Karl Rohe, University of Wisconsin-Madison, Department of Statistics

Abstract

This talk has two parts.  The first part is methodological/theoretical. The second part is applied.

 

Part 1:

Factor Analysis is nearly a century old and remains popular today with practitioners.  A key step, the factor rotation, is historically controversial because it appears to be unidentifiable. This controversy goes back as far as Charles Spearman.

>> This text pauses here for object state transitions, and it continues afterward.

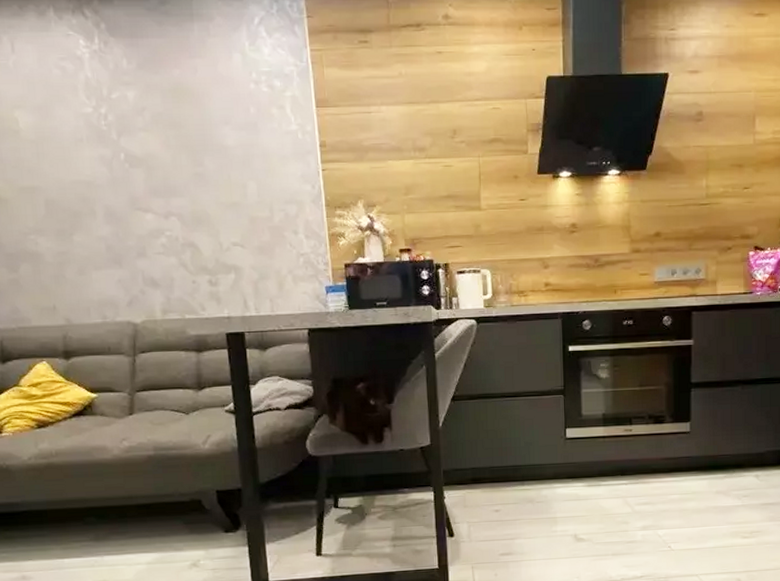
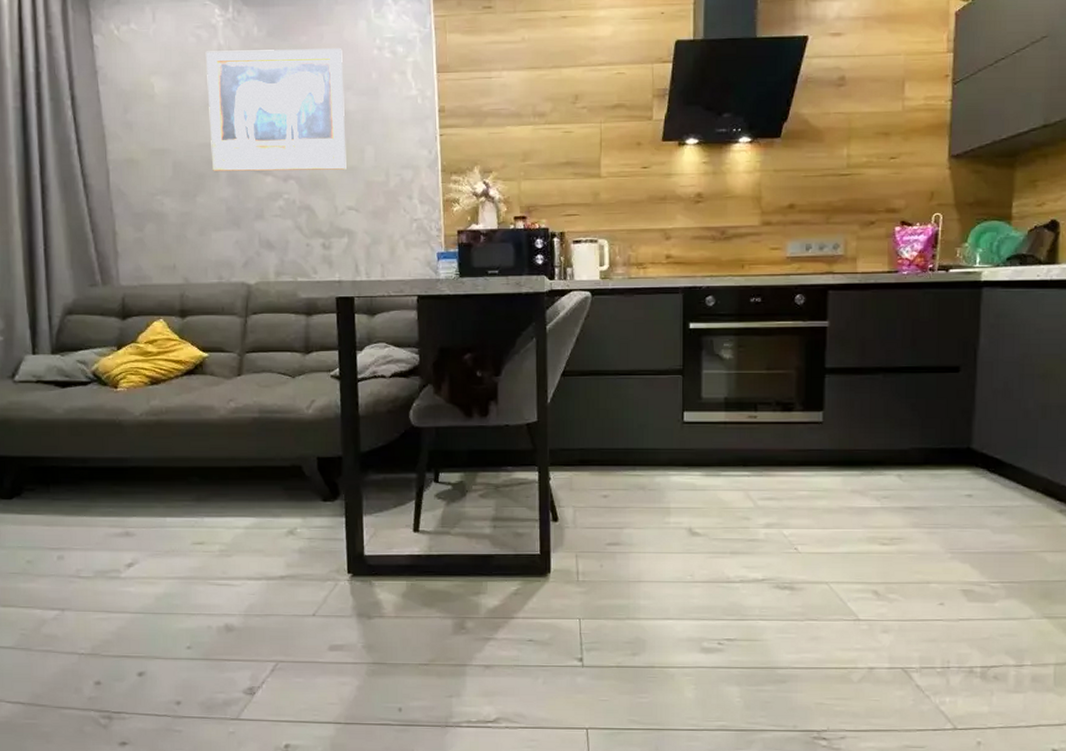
wall art: none [72,82,229,210] -> present [205,48,347,172]

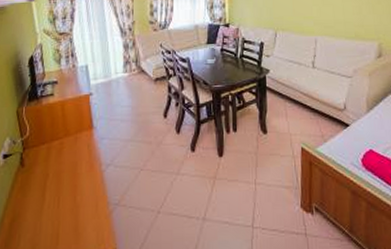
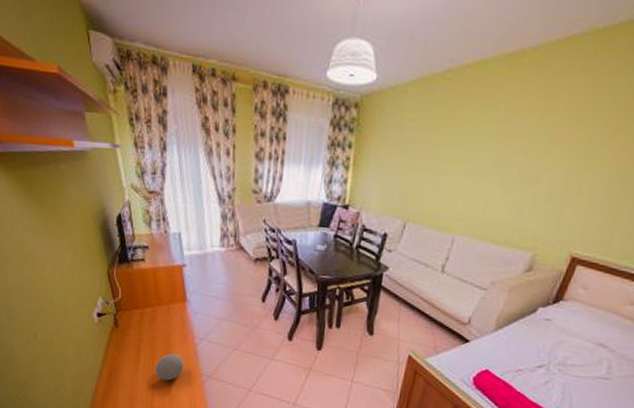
decorative ball: none [61,186,91,217] -> present [156,353,184,381]

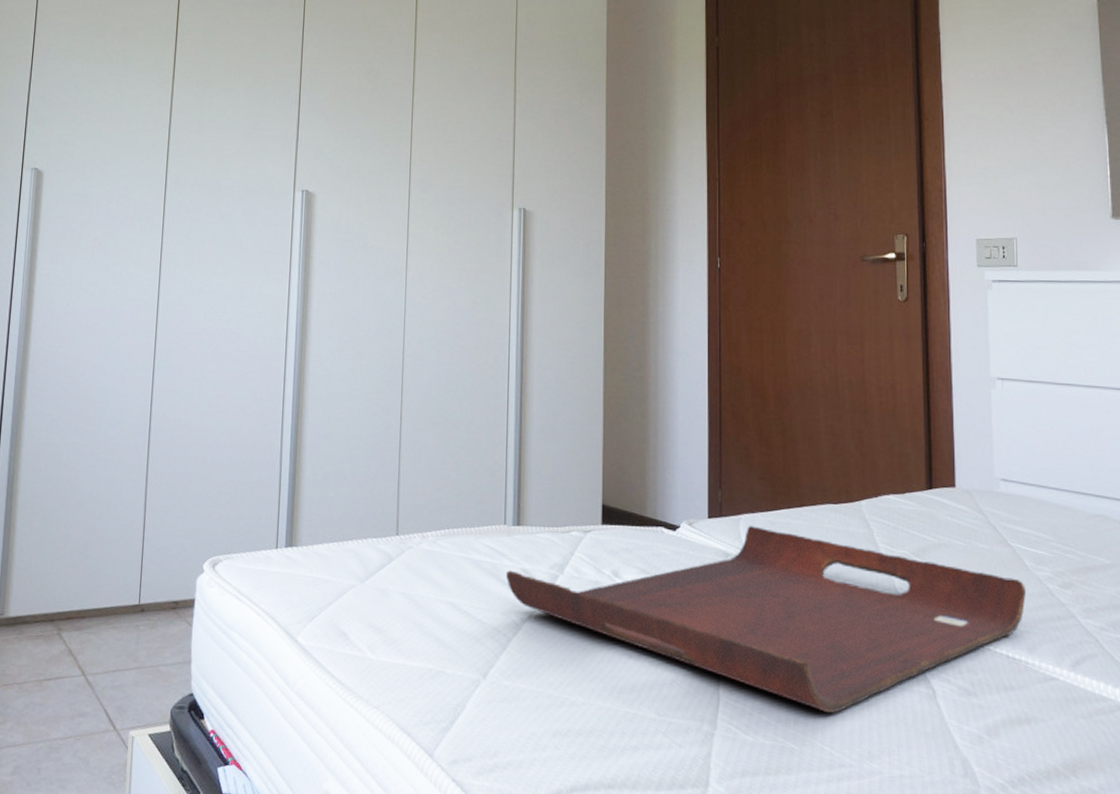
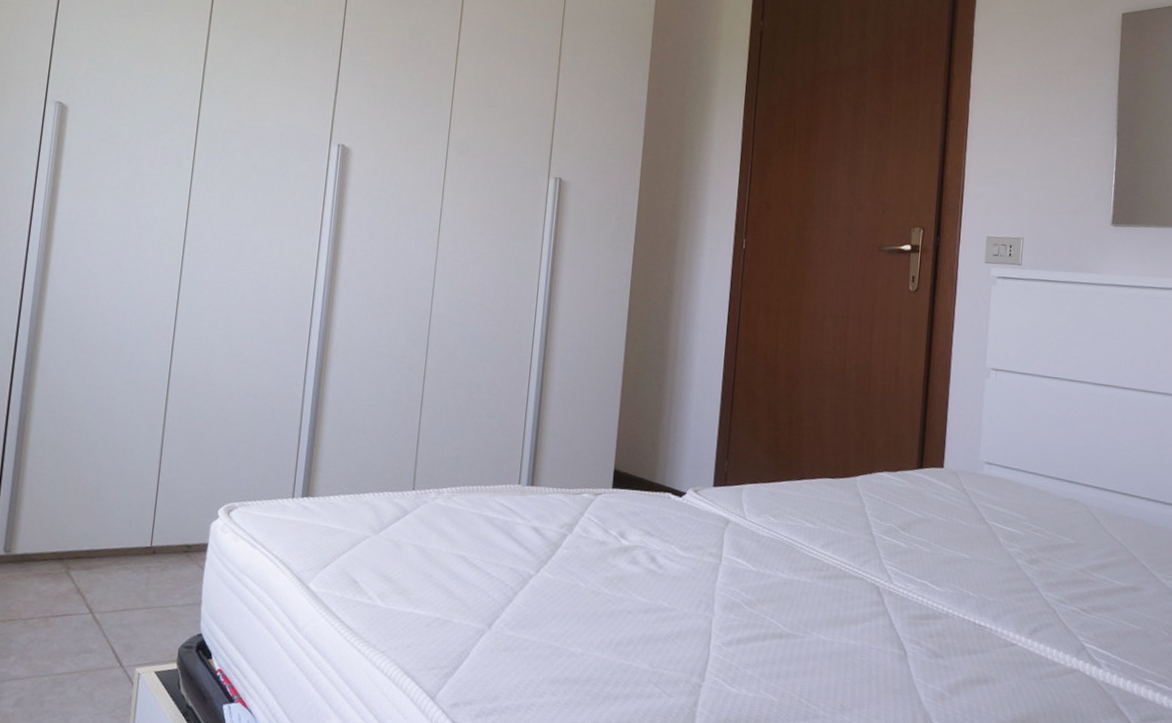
serving tray: present [505,525,1026,713] -> none [516,494,997,669]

The unidentifiability is still reported in all modern multivariate textbooks.   Part 1 of this talk will overturn this controversy and provide a positive theory for PCA with a varimax rotation.  Just as sparsity helps to find a solution in p>n regression, we show that sparsity resolves the rotational invariance of factor analysis.  PCA + varimax is fast to compute and provides a unified spectral estimation strategy for Stochastic Blockmodels, topic models (LDA), and nonnegative matrix factorization.   Moreover, the estimator is consistent for an even broader class of models and the old factor analysis diagnostics (which have been used for nearly a century) assess the identifiability.

 

Part 2:

This will discuss our lab’s website murmuration.wisc.edu that tracks 24 flocks of “elite-sphere” twitter users that discuss politics and current events.  These flocks were computed with PCA + varimax applied to a ~400k x ~1M matrix that records who “elite-sphere” twitter users follow.  We found flocks that represent Bernie Bros, White Nationalists, Academics, Media, and others.  Everyday, we analyze ~500k tweets to document the key news events, list the flocks that discussed each event, and describe how each flock discussed each event.